#### DATA
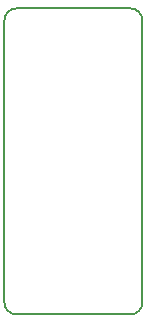
<source format=gbr>
G04 #@! TF.GenerationSoftware,KiCad,Pcbnew,(5.0.2)-1*
G04 #@! TF.CreationDate,2018-12-23T16:39:48-05:00*
G04 #@! TF.ProjectId,cardEmulator,63617264-456d-4756-9c61-746f722e6b69,rev?*
G04 #@! TF.SameCoordinates,Original*
G04 #@! TF.FileFunction,Profile,NP*
%FSLAX46Y46*%
G04 Gerber Fmt 4.6, Leading zero omitted, Abs format (unit mm)*
G04 Created by KiCad (PCBNEW (5.0.2)-1) date 12/23/2018 4:39:48 PM*
%MOMM*%
%LPD*%
G01*
G04 APERTURE LIST*
%ADD10C,0.150000*%
G04 APERTURE END LIST*
D10*
X124079000Y-105384500D02*
G75*
G02X123063000Y-106400500I-1016000J0D01*
G01*
X113411000Y-106400500D02*
G75*
G02X112395000Y-105384500I0J1016000D01*
G01*
X112395000Y-81508500D02*
G75*
G02X113411000Y-80492500I1016000J0D01*
G01*
X123063000Y-80492500D02*
G75*
G02X124079000Y-81508500I0J-1016000D01*
G01*
X112395000Y-105384500D02*
X112395000Y-81508500D01*
X123063000Y-106400500D02*
X113411000Y-106400500D01*
X124079000Y-81508500D02*
X124079000Y-105384500D01*
X113411000Y-80492500D02*
X123063000Y-80492500D01*
M02*

</source>
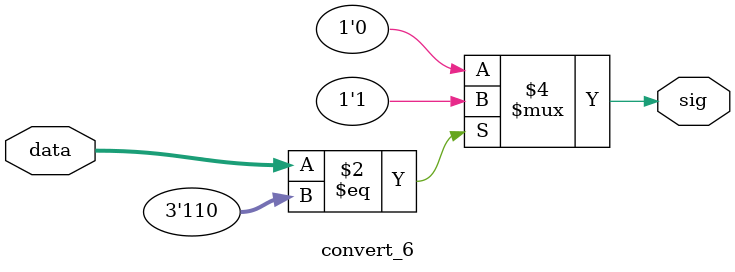
<source format=v>
module convert_6(input [2:0] data,output reg sig);
	always@(data)
	begin
		if(data==3'b110)
		begin
			sig = 1'b1;
		end
		else
		begin
			sig = 1'b0;
		end
	end
endmodule
</source>
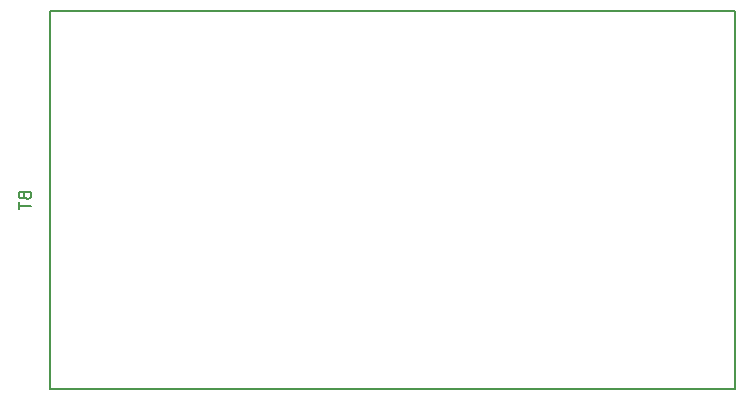
<source format=gbr>
G04 #@! TF.FileFunction,Legend,Bot*
%FSLAX46Y46*%
G04 Gerber Fmt 4.6, Leading zero omitted, Abs format (unit mm)*
G04 Created by KiCad (PCBNEW 4.0.7) date 07/04/18 14:48:19*
%MOMM*%
%LPD*%
G01*
G04 APERTURE LIST*
%ADD10C,0.100000*%
%ADD11C,0.150000*%
G04 APERTURE END LIST*
D10*
D11*
X122384000Y-83966000D02*
X180384000Y-83966000D01*
X122384000Y-115966000D02*
X122384000Y-83966000D01*
X122384000Y-115966000D02*
X180384000Y-115966000D01*
X180384000Y-83966000D02*
X180384000Y-115966000D01*
X120227571Y-99656477D02*
X120275190Y-99799334D01*
X120322810Y-99846953D01*
X120418048Y-99894572D01*
X120560905Y-99894572D01*
X120656143Y-99846953D01*
X120703762Y-99799334D01*
X120751381Y-99704096D01*
X120751381Y-99323143D01*
X119751381Y-99323143D01*
X119751381Y-99656477D01*
X119799000Y-99751715D01*
X119846619Y-99799334D01*
X119941857Y-99846953D01*
X120037095Y-99846953D01*
X120132333Y-99799334D01*
X120179952Y-99751715D01*
X120227571Y-99656477D01*
X120227571Y-99323143D01*
X119751381Y-100180286D02*
X119751381Y-100751715D01*
X120751381Y-100466000D02*
X119751381Y-100466000D01*
M02*

</source>
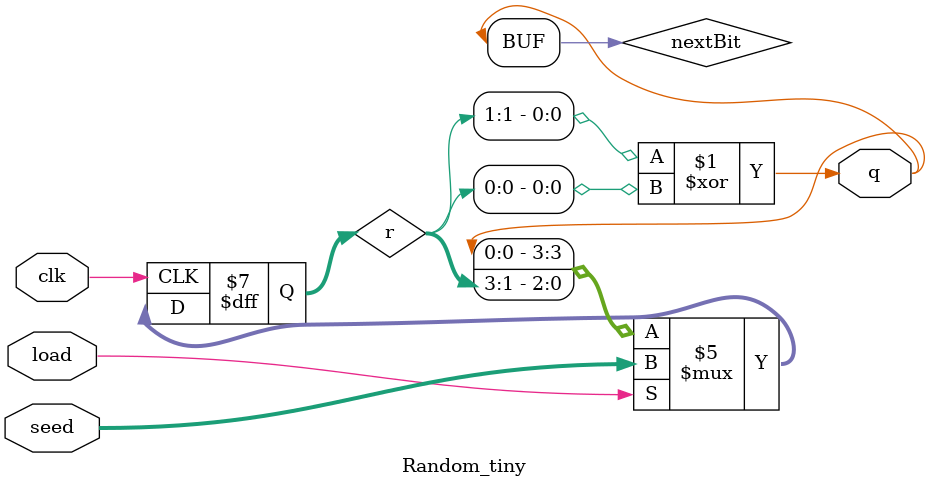
<source format=v>
`timescale 1ns / 1ps
module Random_tiny(q, clk, seed, load);
	output q;
	input [3:0] seed;
	input load;
	input clk;

	reg [3:0] r;
	wire nextBit;

	assign q = nextBit;
	assign nextBit = r[1] ^ r[0];

	always @ (posedge clk)
	begin
		if (load) begin
			r = seed;
		end
		else begin
			r = {nextBit,r[3:1]};
		end
	end
	initial
	begin
		r=0;
	end
endmodule 
</source>
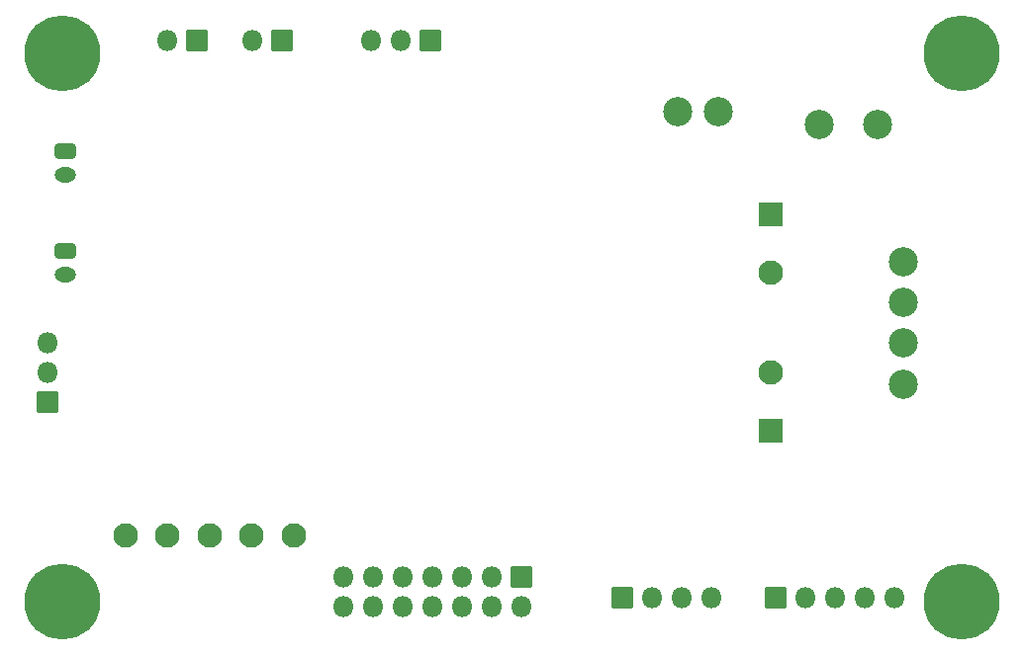
<source format=gbr>
G04 #@! TF.GenerationSoftware,KiCad,Pcbnew,(6.0.8)*
G04 #@! TF.CreationDate,2022-12-12T15:57:36+01:00*
G04 #@! TF.ProjectId,TMCM-1290-EVAL_v1.0,544d434d-2d31-4323-9930-2d4556414c5f,rev?*
G04 #@! TF.SameCoordinates,PX3c8eee0PY8eeaea0*
G04 #@! TF.FileFunction,Soldermask,Bot*
G04 #@! TF.FilePolarity,Negative*
%FSLAX46Y46*%
G04 Gerber Fmt 4.6, Leading zero omitted, Abs format (unit mm)*
G04 Created by KiCad (PCBNEW (6.0.8)) date 2022-12-12 15:57:36*
%MOMM*%
%LPD*%
G01*
G04 APERTURE LIST*
G04 Aperture macros list*
%AMRoundRect*
0 Rectangle with rounded corners*
0 $1 Rounding radius*
0 $2 $3 $4 $5 $6 $7 $8 $9 X,Y pos of 4 corners*
0 Add a 4 corners polygon primitive as box body*
4,1,4,$2,$3,$4,$5,$6,$7,$8,$9,$2,$3,0*
0 Add four circle primitives for the rounded corners*
1,1,$1+$1,$2,$3*
1,1,$1+$1,$4,$5*
1,1,$1+$1,$6,$7*
1,1,$1+$1,$8,$9*
0 Add four rect primitives between the rounded corners*
20,1,$1+$1,$2,$3,$4,$5,0*
20,1,$1+$1,$4,$5,$6,$7,0*
20,1,$1+$1,$6,$7,$8,$9,0*
20,1,$1+$1,$8,$9,$2,$3,0*%
G04 Aperture macros list end*
%ADD10C,6.500000*%
%ADD11C,2.100000*%
%ADD12RoundRect,0.050000X-0.850000X0.850000X-0.850000X-0.850000X0.850000X-0.850000X0.850000X0.850000X0*%
%ADD13O,1.800000X1.800000*%
%ADD14RoundRect,0.050000X-1.000000X1.000000X-1.000000X-1.000000X1.000000X-1.000000X1.000000X1.000000X0*%
%ADD15C,2.500000*%
%ADD16RoundRect,0.050000X0.850000X-0.850000X0.850000X0.850000X-0.850000X0.850000X-0.850000X-0.850000X0*%
%ADD17RoundRect,0.300000X-0.625000X0.350000X-0.625000X-0.350000X0.625000X-0.350000X0.625000X0.350000X0*%
%ADD18O,1.850000X1.300000*%
%ADD19RoundRect,0.050000X0.850000X0.850000X-0.850000X0.850000X-0.850000X-0.850000X0.850000X-0.850000X0*%
%ADD20RoundRect,0.050000X1.000000X-1.000000X1.000000X1.000000X-1.000000X1.000000X-1.000000X-1.000000X0*%
G04 APERTURE END LIST*
D10*
G04 #@! TO.C,H3*
X4000000Y4000000D03*
G04 #@! TD*
G04 #@! TO.C,H1*
X4000000Y51000000D03*
G04 #@! TD*
G04 #@! TO.C,H4*
X81000000Y4000000D03*
G04 #@! TD*
G04 #@! TO.C,H2*
X81000000Y51000000D03*
G04 #@! TD*
D11*
G04 #@! TO.C,TP5*
X9400000Y9650000D03*
G04 #@! TD*
D12*
G04 #@! TO.C,J1*
X22805000Y52100000D03*
D13*
X20265000Y52100000D03*
G04 #@! TD*
D14*
G04 #@! TO.C,C7*
X64600000Y37200000D03*
D11*
X64600000Y32200000D03*
G04 #@! TD*
D12*
G04 #@! TO.C,J3*
X15480000Y52100000D03*
D13*
X12940000Y52100000D03*
G04 #@! TD*
D15*
G04 #@! TO.C,U3*
X73800000Y44900000D03*
X68800000Y44900000D03*
G04 #@! TD*
D16*
G04 #@! TO.C,J8*
X51940000Y4300000D03*
D13*
X54480000Y4300000D03*
X57020000Y4300000D03*
X59560000Y4300000D03*
G04 #@! TD*
D11*
G04 #@! TO.C,TP8*
X16600000Y9650000D03*
G04 #@! TD*
D16*
G04 #@! TO.C,J9*
X65080000Y4310000D03*
D13*
X67620000Y4310000D03*
X70160000Y4310000D03*
X72700000Y4310000D03*
X75240000Y4310000D03*
G04 #@! TD*
D15*
G04 #@! TO.C,U9*
X76000000Y22650000D03*
X76000000Y26150000D03*
X76000000Y29650000D03*
X76000000Y33150000D03*
G04 #@! TD*
D17*
G04 #@! TO.C,J2*
X4220000Y42600000D03*
D18*
X4220000Y40600000D03*
G04 #@! TD*
D11*
G04 #@! TO.C,TP6*
X20200000Y9650000D03*
G04 #@! TD*
D19*
G04 #@! TO.C,J5*
X2710000Y21100000D03*
D13*
X2710000Y23640000D03*
X2710000Y26180000D03*
G04 #@! TD*
D12*
G04 #@! TO.C,J7*
X43290000Y6140000D03*
D13*
X40750000Y6140000D03*
X38210000Y6140000D03*
X35670000Y6140000D03*
X33130000Y6140000D03*
X30590000Y6140000D03*
X28050000Y6140000D03*
X43290000Y3600000D03*
X40750000Y3600000D03*
X38210000Y3600000D03*
X35670000Y3600000D03*
X33130000Y3600000D03*
X30590000Y3600000D03*
X28050000Y3600000D03*
G04 #@! TD*
D11*
G04 #@! TO.C,TP7*
X13000000Y9650000D03*
G04 #@! TD*
D20*
G04 #@! TO.C,C19*
X64600000Y18632323D03*
D11*
X64600000Y23632323D03*
G04 #@! TD*
D15*
G04 #@! TO.C,U2*
X60150000Y46000000D03*
X56650000Y46000000D03*
G04 #@! TD*
D12*
G04 #@! TO.C,J4*
X35480000Y52100000D03*
D13*
X32940000Y52100000D03*
X30400000Y52100000D03*
G04 #@! TD*
D11*
G04 #@! TO.C,TP9*
X23800000Y9650000D03*
G04 #@! TD*
D17*
G04 #@! TO.C,J6*
X4250000Y34050000D03*
D18*
X4250000Y32050000D03*
G04 #@! TD*
M02*

</source>
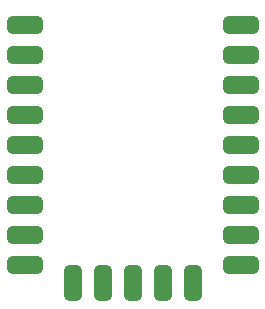
<source format=gtp>
G04*
G04 #@! TF.GenerationSoftware,Altium Limited,CircuitStudio,1.5.2 (30)*
G04*
G04 Layer_Color=7318015*
%FSLAX25Y25*%
%MOIN*%
G70*
G01*
G75*
G04:AMPARAMS|DCode=25|XSize=58.66mil|YSize=117.72mil|CornerRadius=14.57mil|HoleSize=0mil|Usage=FLASHONLY|Rotation=0.000|XOffset=0mil|YOffset=0mil|HoleType=Round|Shape=RoundedRectangle|*
%AMROUNDEDRECTD25*
21,1,0.05866,0.08858,0,0,0.0*
21,1,0.02953,0.11772,0,0,0.0*
1,1,0.02913,0.01476,-0.04429*
1,1,0.02913,-0.01476,-0.04429*
1,1,0.02913,-0.01476,0.04429*
1,1,0.02913,0.01476,0.04429*
%
%ADD25ROUNDEDRECTD25*%
G04:AMPARAMS|DCode=26|XSize=117.72mil|YSize=58.66mil|CornerRadius=14.57mil|HoleSize=0mil|Usage=FLASHONLY|Rotation=0.000|XOffset=0mil|YOffset=0mil|HoleType=Round|Shape=RoundedRectangle|*
%AMROUNDEDRECTD26*
21,1,0.11772,0.02953,0,0,0.0*
21,1,0.08858,0.05866,0,0,0.0*
1,1,0.02913,0.04429,-0.01476*
1,1,0.02913,-0.04429,-0.01476*
1,1,0.02913,-0.04429,0.01476*
1,1,0.02913,0.04429,0.01476*
%
%ADD26ROUNDEDRECTD26*%
D25*
X-132205Y-31496D02*
D03*
X-122205D02*
D03*
X-112205D02*
D03*
X-102205D02*
D03*
X-92205D02*
D03*
D26*
X-148228Y44606D02*
D03*
Y34606D02*
D03*
Y24606D02*
D03*
Y14606D02*
D03*
Y4606D02*
D03*
Y-5394D02*
D03*
Y-15394D02*
D03*
Y-25394D02*
D03*
X-76181D02*
D03*
Y-15394D02*
D03*
Y-5394D02*
D03*
Y4606D02*
D03*
Y14606D02*
D03*
Y24606D02*
D03*
Y34606D02*
D03*
Y44606D02*
D03*
Y54606D02*
D03*
X-148228D02*
D03*
M02*

</source>
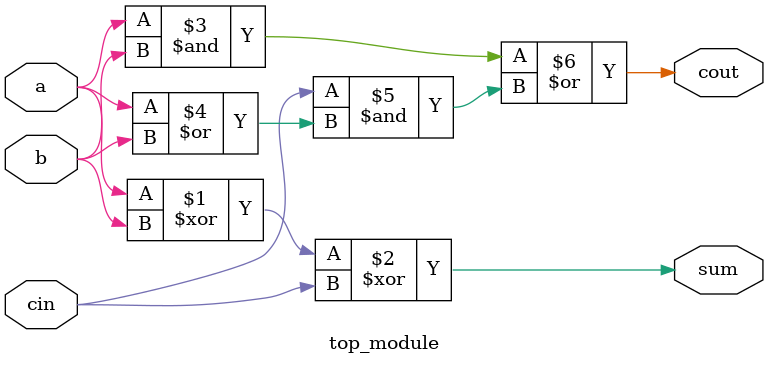
<source format=v>
module top_module( 
    input a, b, cin,
    output cout, sum );

    assign sum = a ^ b ^ cin;
    assign cout= (a & b) | (cin & (a | b));

endmodule
</source>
########
### PROBLEM REQUIREMENTS
Identify the lines in the entries that hold "KiCad" and return each one.

### OUTPUT FOR THIS TASK
G04 #@! TF.GenerationSoftware,KiCad,Pcbnew,(5.0.2)-1*
G04 Created by KiCad (PCBNEW (5.0.2)-1) date 12/23/2018 4:39:48 PM*
G04 Created by KiCad (PCBNEW 4.0.7) date 07/04/18 14:48:19*
G04 #@! TF.GenerationSoftware,KiCad,Pcbnew,(6.0.8)*
G04 Created by KiCad (PCBNEW (6.0.8)) date 2022-12-12 15:57:36*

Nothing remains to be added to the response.